Institute of Public Health and Nursing Research, University of Bremen, Bremen, Germany
High Profile Area Health Sciences, University of Bremen, Bremen, Germany.
BMJ Open. 2022 Jun 30;12(6):e063475. doi: 10.1136/bmjopen-2022-063475.
We perform and evaluate record linkage of German Care Needs Assessment (CNA) data to Statutory Health Insurance (SHI) claims data. The resulting dataset should enable the identification of factors in healthcare predicting the time between the onset of long-term care dependency and the admission to a nursing home in Germany in subsequent analyses.
A deterministic record linkage was conducted using the key variables region, sex, date of birth and care level. In further steps, the underlying cause of care dependency (International Statistical Classification of Diseases and Related Health Problems, 10th revision (ICD-10)) was added for a higher level of distinction. Before linkage, the suitability of the two datasets for these procedures was assessed. After linkage, the results of each stage were analysed and the resulting dataset was evaluated cross-sectionally with respect to bias generated through this process.
The study comprises data from the German SHI and Statutory Long-Term Care Insurance.
The study cohort comprised 158 069 individuals who became care dependent in 2006. We obtained CNA data for the year 2006 including 188 935 individuals.

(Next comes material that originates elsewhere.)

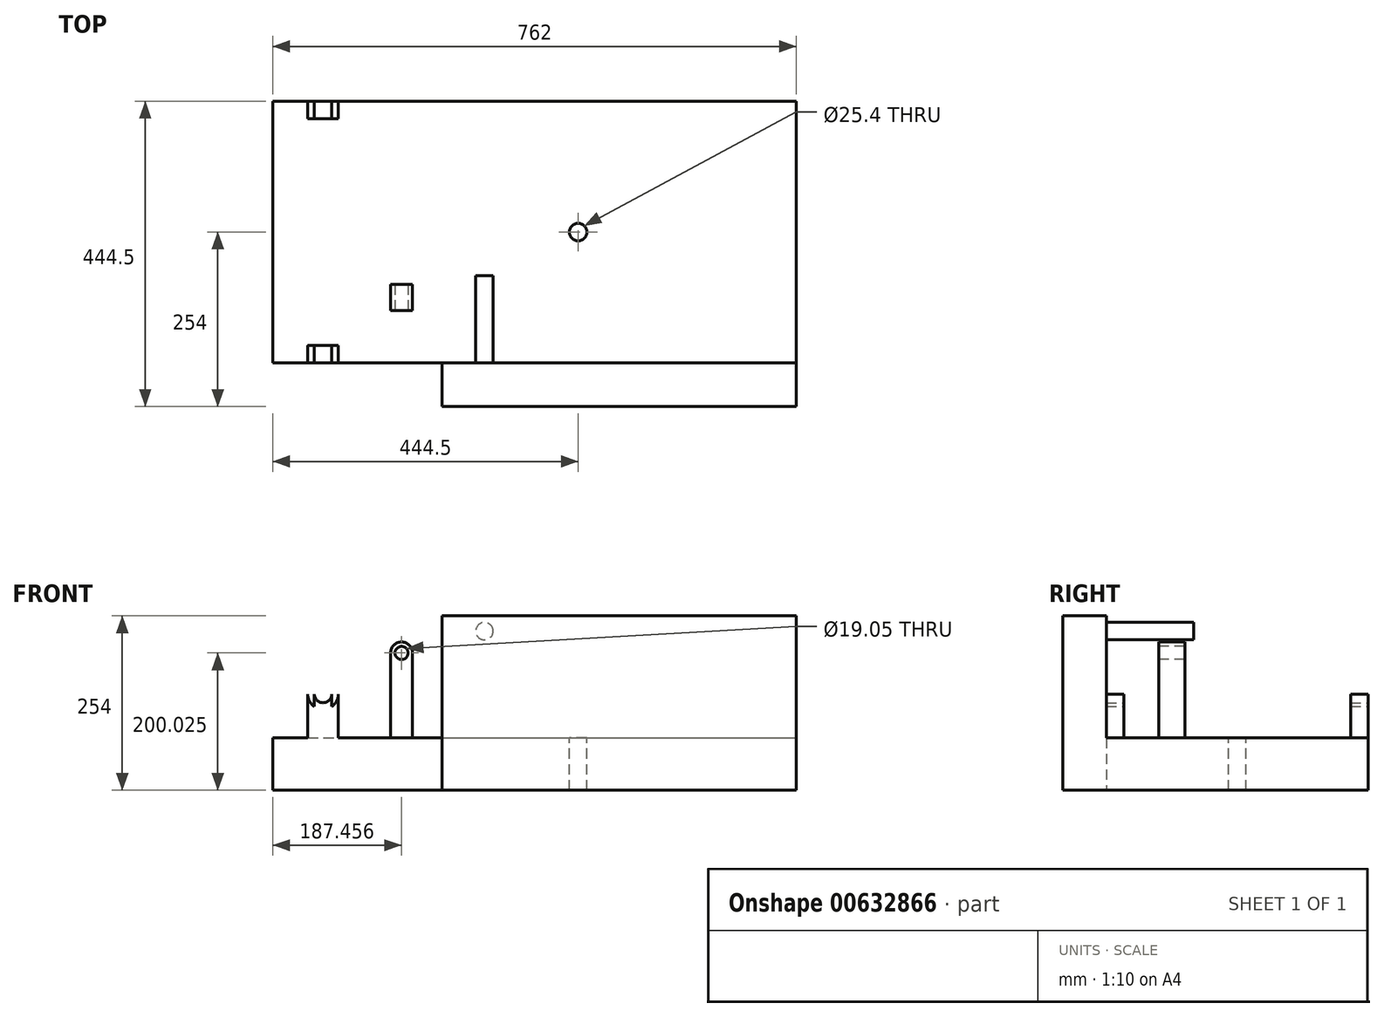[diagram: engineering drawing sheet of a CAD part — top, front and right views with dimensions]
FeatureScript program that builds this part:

We could link CNAs to 66 310 individuals of the original study cohort, corresponding to 42.0%. Records from two federal states could not be matched due to missing data. Linkage rates were lower where more people shared the same attributes. The resulting dataset showed minor differences regarding age, sex and care level compared to the original cohort.
Data linkage between German SHI claims data and CNA data is feasible. Failure to link was mostly attributable to a lack of distinction between individuals using available identifiers. The resulting dataset contains relevant information from both health services provision and functional status of care dependent people and is suitable for further analyses with critical reflection of representativity.
我们对德国护理需求评估(CNA)数据与法定健康保险(SHI)索赔数据进行记录链接,并对其进行评估。在后续分析中,由此产生的数据集应能够识别医疗保健中预测长期护理依赖发病和入住德国疗养院之间时间的因素。
使用区域、性别、出生日期和护理级别等关键变量进行确定性记录链接。在进一步的步骤中,为了更高的区分度,添加了护理依赖的根本原因(国际疾病分类和相关健康问题第十次修订版(ICD-10))。在链接之前,评估了这两个数据集是否适合这些程序。链接后,分析每个阶段的结果,并从横断面的角度评估由此产生的数据集,以了解该过程产生的偏差。
该研究包括德国 SHI 和法定长期护理保险的数据。
研究队列包括 2006 年依赖护理的 158069 人。我们获得了 2006 年包括 188935 人的 CNA 数据。
我们可以将 CNA 链接到原始研究队列中的 66310 人,占 42.0%。由于数据缺失,两个联邦州的记录无法匹配。记录匹配率在具有相同属性的人越多的情况下越低。与原始队列相比,由此产生的数据集在年龄、性别和护理水平方面差异较小。
德国 SHI 索赔数据与 CNA 数据之间的数据链接是可行的。链接失败主要归因于使用可用标识符对个体的区分度不够。由此产生的数据集包含了来自健康服务提供和护理依赖者功能状态的相关信息,并且适合在对代表性进行批判性反思的情况下进行进一步分析。